Modulating blood flow and metabolism in Alzheimer's Disease models

ABSTRACT This project will develop and apply new intravital microscopy techniques to gain greater insight into the putative benefits effects of gamma entrainment, a promising nonpharmacological neuromodulation technique for Alzheimer’s disease (AD) and other brain pathologies. Investigators recently demonstrated the powerful effects

of neuromodulation strategies for preserving synchronized neuronal activity in circuit pathways between the visual cortex, hippocampus, and pre-frontal cortex. Gamma entrainment using sensory stimulus (GENUS) is a simple, noninvasive gamma entrainment technique involving repeated exposure to a 40 Hz visual or auditory

stimulus. This method is easily translatable, and remarkably, experiments in preclinical animal models show that it effectively reduces Amyloid levels and synaptic degradation while evoking morphological changes and cytokine secretion from microglia. In some human patients, the technique has shown promise for reducing cognitive

decline. Ostensibly, the stimulus parameters require optimization to improve its efficacy in AD patients. The goal of this project is to gain a deeper understanding of how GENUS influences cerebral energy metabolism and microvascular hemodynamics. Advanced microscopy methods will be developed and applied to mouse models

of AD to nondisruptively characterize GENUS-related changes to cellular signaling, metabolism, and microvascular blood flow in the living brain with cellular resolution. By developing new microscopy techniques, we will explore how these indicators of metabolism and cerebral blood flow change in different regions of the

brain in response to GENUS neuromodulation. The project’s findings will improve our understanding of the technique’s operating mechanisms. By understanding how GENUS affects measurable changes of brain hemodynamics, the results will eventually guide strategies to optimize its utility in human patients. Ultimately,

the project’s findings will facilitate development of accessible, nonpharmacological methods to stem AD’s dramatically increasing global prevalence.

== == ==

# What you will do:
Name each brain region that the abstract on gamma entrainment in Alzheimer's disease models mentions by name.

[Stored items]
== == ==

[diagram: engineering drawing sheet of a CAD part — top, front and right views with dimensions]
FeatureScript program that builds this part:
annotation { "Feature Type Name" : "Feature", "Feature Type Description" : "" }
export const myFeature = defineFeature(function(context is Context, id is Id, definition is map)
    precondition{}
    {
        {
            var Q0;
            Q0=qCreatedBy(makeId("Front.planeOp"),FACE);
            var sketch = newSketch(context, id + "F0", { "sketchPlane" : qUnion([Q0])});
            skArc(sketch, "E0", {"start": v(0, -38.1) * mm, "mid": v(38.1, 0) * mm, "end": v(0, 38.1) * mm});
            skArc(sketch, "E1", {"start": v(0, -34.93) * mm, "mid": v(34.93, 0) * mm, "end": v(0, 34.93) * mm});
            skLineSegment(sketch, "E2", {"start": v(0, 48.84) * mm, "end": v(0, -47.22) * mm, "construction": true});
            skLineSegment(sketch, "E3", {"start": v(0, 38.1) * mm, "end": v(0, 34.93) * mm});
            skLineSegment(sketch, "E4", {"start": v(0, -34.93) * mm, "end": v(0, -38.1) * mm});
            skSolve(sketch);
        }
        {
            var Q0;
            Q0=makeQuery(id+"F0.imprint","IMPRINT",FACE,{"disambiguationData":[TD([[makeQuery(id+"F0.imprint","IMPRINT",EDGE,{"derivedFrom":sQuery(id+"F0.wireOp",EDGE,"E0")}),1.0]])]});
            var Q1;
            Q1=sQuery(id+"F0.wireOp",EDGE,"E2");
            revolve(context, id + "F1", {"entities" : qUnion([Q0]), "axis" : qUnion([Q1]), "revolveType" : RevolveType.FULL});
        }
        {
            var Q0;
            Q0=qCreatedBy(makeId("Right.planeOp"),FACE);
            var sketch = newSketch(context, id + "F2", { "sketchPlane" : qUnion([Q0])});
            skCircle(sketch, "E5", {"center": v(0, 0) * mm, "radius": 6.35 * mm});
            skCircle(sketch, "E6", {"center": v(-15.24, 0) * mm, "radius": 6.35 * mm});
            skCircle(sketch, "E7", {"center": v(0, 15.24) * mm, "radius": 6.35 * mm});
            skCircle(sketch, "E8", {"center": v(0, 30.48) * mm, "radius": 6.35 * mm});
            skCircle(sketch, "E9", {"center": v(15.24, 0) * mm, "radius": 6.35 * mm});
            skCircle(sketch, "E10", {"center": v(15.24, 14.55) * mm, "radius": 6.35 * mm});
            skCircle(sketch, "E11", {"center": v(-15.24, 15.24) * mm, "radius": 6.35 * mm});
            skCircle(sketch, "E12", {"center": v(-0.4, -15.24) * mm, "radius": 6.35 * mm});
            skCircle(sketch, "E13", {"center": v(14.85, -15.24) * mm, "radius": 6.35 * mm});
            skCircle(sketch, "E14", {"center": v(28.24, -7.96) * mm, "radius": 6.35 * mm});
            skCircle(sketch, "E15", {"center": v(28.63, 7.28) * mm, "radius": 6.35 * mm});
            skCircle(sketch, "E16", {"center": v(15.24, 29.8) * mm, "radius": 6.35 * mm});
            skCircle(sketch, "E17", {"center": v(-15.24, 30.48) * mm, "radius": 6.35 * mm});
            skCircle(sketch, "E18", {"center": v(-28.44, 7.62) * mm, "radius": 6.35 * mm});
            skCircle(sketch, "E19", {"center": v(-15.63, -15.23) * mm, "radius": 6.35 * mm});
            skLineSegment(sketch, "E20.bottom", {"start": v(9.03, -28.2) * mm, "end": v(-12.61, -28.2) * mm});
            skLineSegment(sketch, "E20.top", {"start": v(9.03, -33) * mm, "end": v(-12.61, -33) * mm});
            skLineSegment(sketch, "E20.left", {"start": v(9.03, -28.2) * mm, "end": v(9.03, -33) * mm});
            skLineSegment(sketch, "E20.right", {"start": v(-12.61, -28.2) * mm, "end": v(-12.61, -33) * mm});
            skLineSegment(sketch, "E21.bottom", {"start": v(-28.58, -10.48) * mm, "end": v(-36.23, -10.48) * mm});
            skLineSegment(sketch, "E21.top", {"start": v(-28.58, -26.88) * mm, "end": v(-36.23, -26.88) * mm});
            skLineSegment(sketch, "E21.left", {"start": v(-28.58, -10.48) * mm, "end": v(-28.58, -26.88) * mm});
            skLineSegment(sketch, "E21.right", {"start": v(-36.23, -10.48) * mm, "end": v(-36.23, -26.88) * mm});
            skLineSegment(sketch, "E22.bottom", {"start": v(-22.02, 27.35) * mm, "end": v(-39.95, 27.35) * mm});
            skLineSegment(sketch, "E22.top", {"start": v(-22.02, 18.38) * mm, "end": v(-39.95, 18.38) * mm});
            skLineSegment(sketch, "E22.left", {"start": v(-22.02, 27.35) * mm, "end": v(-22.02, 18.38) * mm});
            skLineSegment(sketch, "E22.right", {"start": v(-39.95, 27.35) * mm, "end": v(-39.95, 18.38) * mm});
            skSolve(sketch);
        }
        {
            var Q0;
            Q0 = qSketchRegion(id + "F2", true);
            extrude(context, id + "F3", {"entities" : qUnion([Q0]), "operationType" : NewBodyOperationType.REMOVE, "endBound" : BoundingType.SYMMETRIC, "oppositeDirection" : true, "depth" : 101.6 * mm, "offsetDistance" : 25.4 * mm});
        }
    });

== == ==

# Solution to this task:
- visual cortex
- hippocampus
- pre-frontal cortex